# ABOUT THIS TASK
Please report the number of lines in the entries below that contain "right", with nothing added.

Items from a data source

::::::::::

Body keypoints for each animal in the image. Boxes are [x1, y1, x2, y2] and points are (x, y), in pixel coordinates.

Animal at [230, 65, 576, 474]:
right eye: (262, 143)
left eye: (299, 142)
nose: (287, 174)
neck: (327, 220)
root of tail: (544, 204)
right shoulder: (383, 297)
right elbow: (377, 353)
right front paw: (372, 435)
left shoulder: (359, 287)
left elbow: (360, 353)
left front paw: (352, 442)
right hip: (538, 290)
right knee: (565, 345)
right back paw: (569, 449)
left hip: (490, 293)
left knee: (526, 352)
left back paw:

::::::::::

# EXERCISE RESPONSE
7